**AVAILABLE RECORDS**.

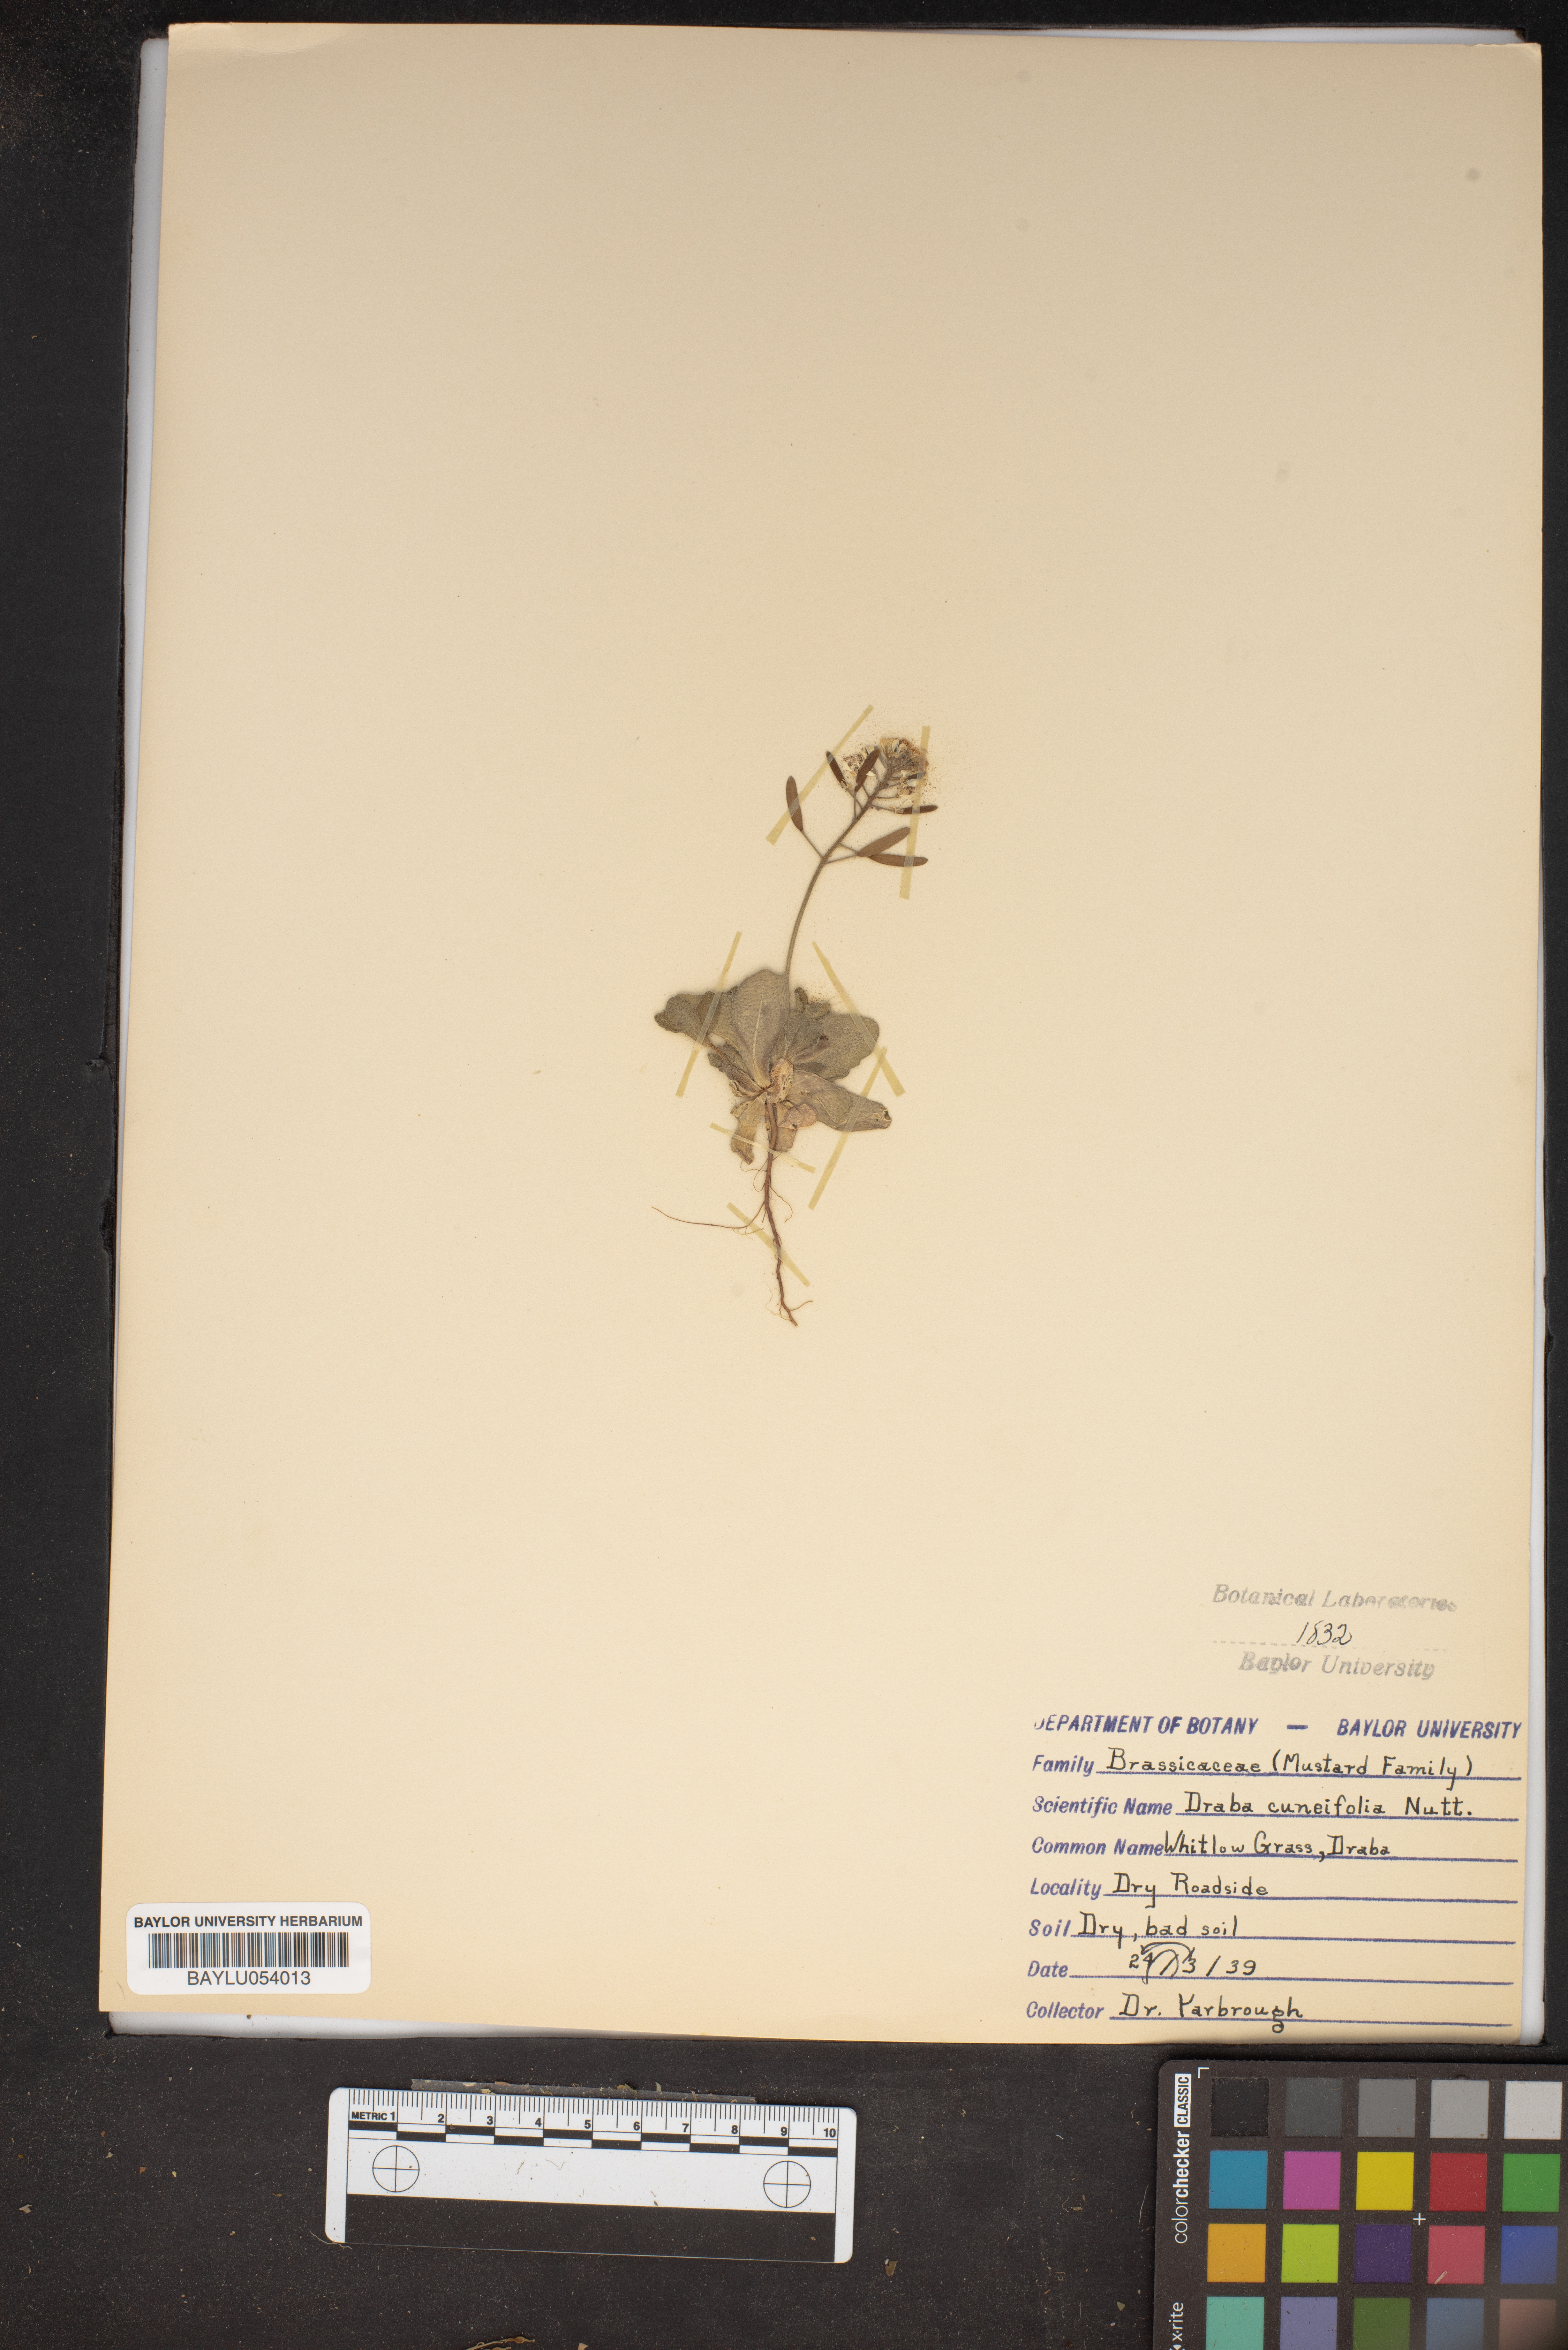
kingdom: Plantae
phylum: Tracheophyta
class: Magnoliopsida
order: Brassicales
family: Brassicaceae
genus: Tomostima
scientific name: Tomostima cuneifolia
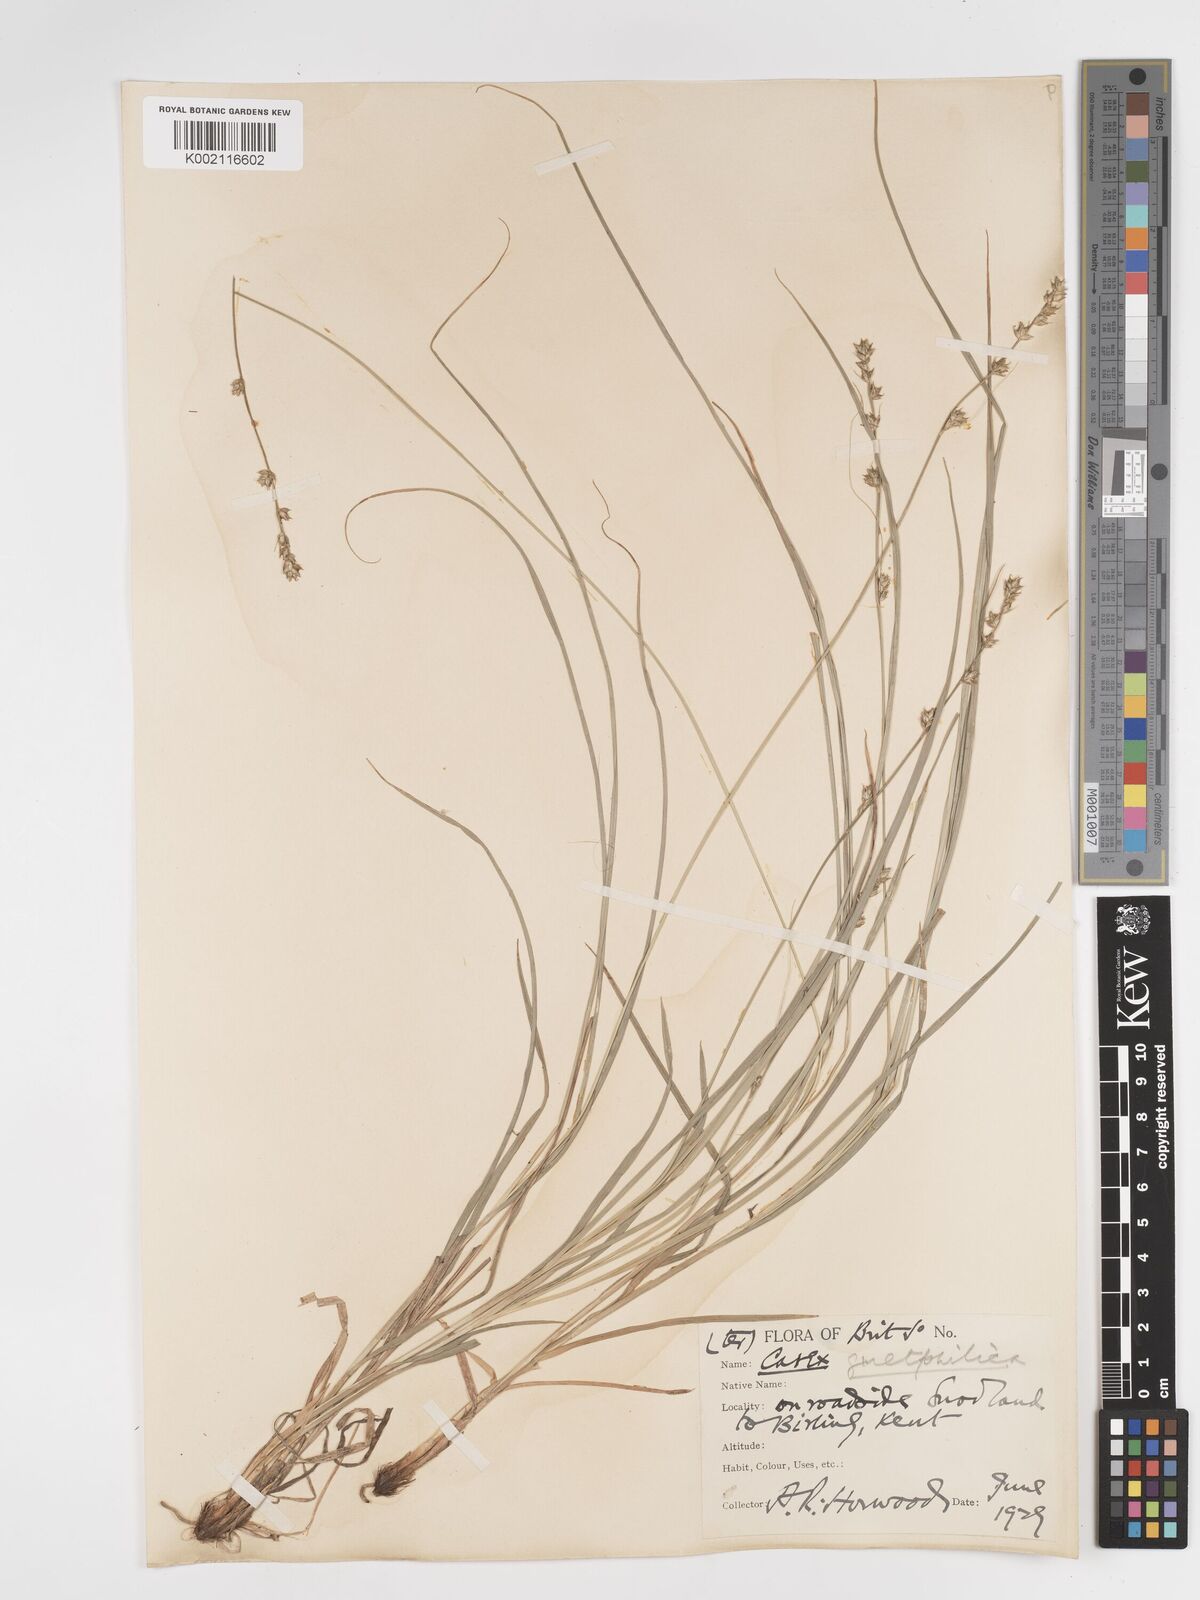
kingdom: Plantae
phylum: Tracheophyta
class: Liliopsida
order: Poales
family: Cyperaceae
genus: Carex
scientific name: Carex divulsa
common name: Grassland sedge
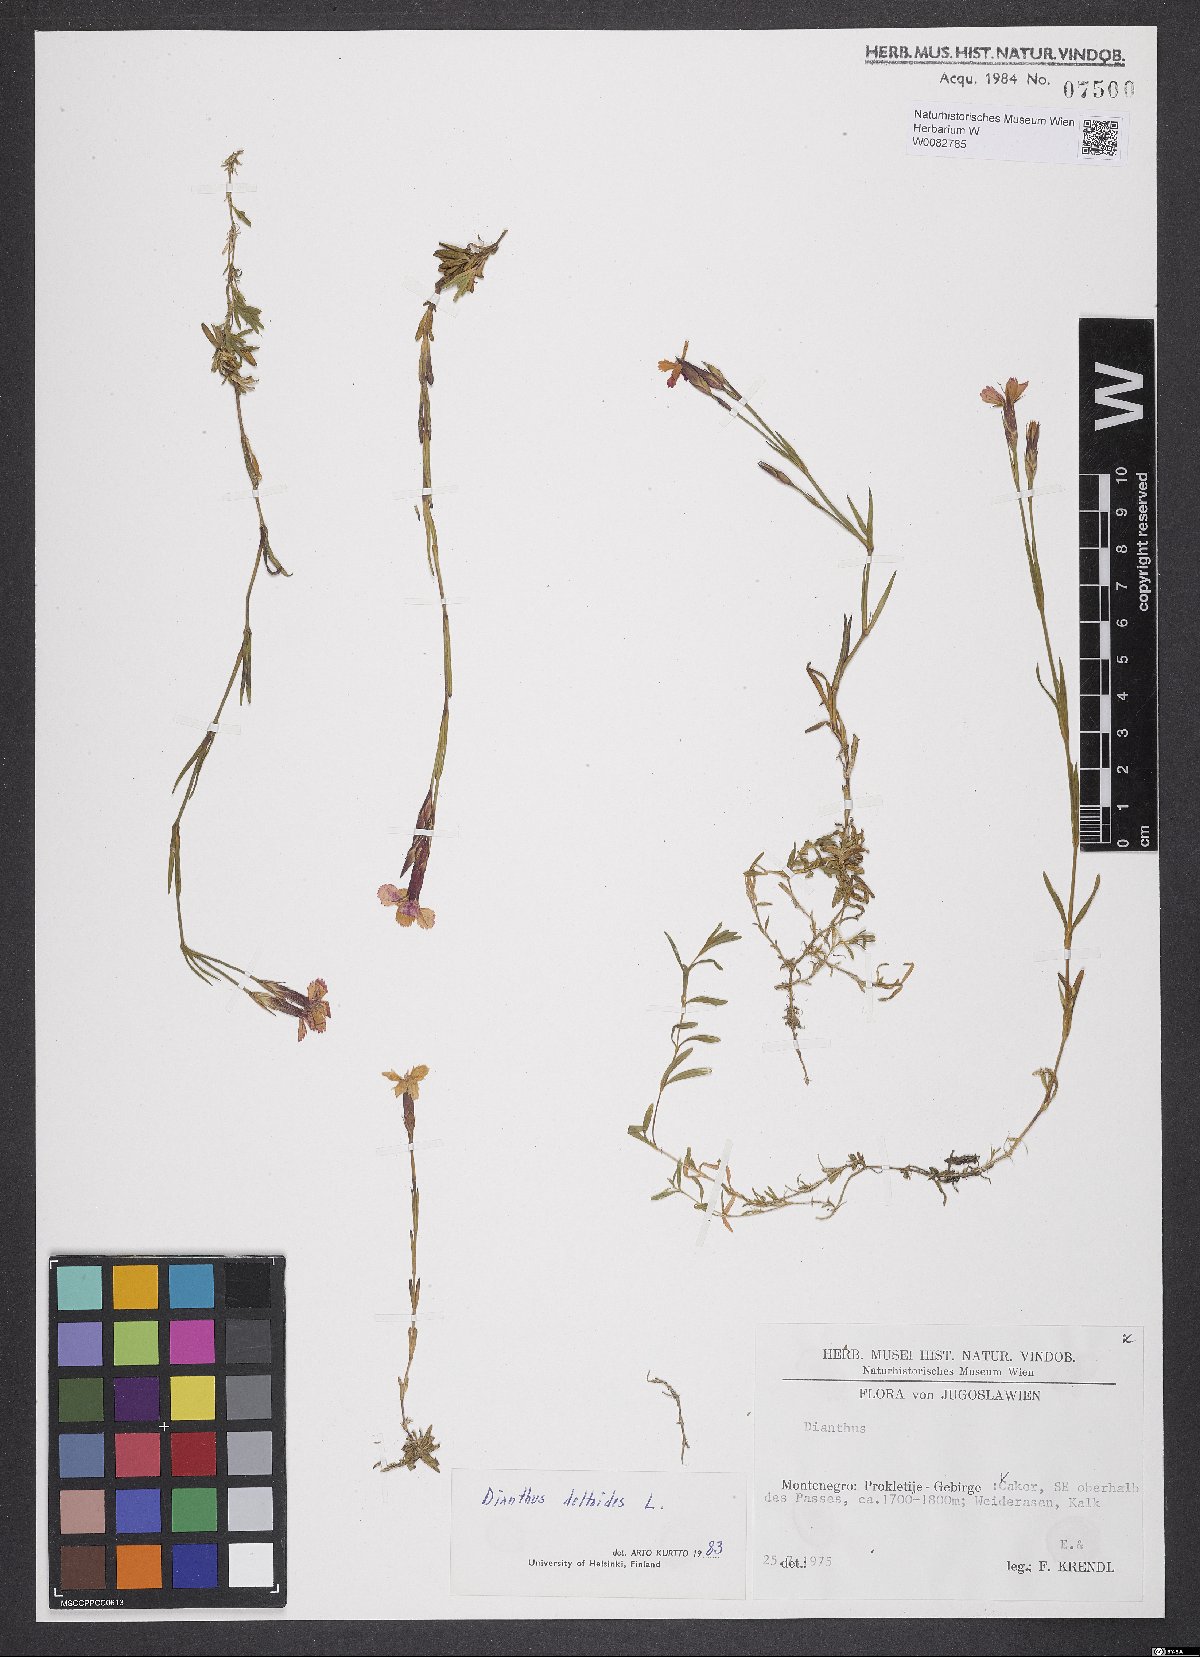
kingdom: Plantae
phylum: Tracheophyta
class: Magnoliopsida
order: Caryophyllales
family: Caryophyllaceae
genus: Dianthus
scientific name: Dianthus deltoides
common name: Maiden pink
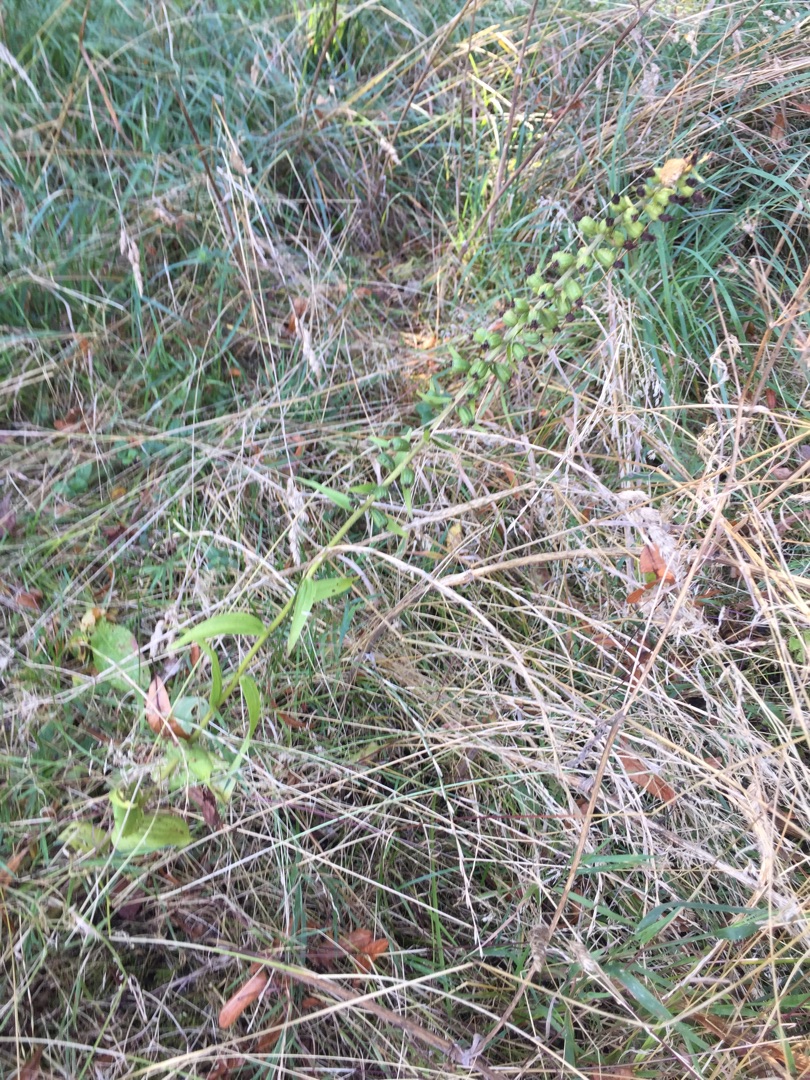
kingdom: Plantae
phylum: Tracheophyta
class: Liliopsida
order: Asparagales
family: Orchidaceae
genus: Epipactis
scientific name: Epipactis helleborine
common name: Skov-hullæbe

**EXERCISE INSTRUCTIONS**. Rewrite the lines of the material with "common name" swapped for "vernacular name" everywhere it occurs, changing nothing else, and leave out the pictures.

**SOLUTION FOR THIS TASK**.
kingdom: Plantae
phylum: Tracheophyta
class: Magnoliopsida
order: Brassicales
family: Brassicaceae
genus: Tomostima
scientific name: Tomostima cuneifolia
kingdom: Plantae
phylum: Tracheophyta
class: Liliopsida
order: Poales
family: Cyperaceae
genus: Carex
scientific name: Carex divulsa
vernacular name: Grassland sedge
kingdom: Plantae
phylum: Tracheophyta
class: Magnoliopsida
order: Caryophyllales
family: Caryophyllaceae
genus: Dianthus
scientific name: Dianthus deltoides
vernacular name: Maiden pink
kingdom: Plantae
phylum: Tracheophyta
class: Liliopsida
order: Asparagales
family: Orchidaceae
genus: Epipactis
scientific name: Epipactis helleborine
vernacular name: Skov-hullæbe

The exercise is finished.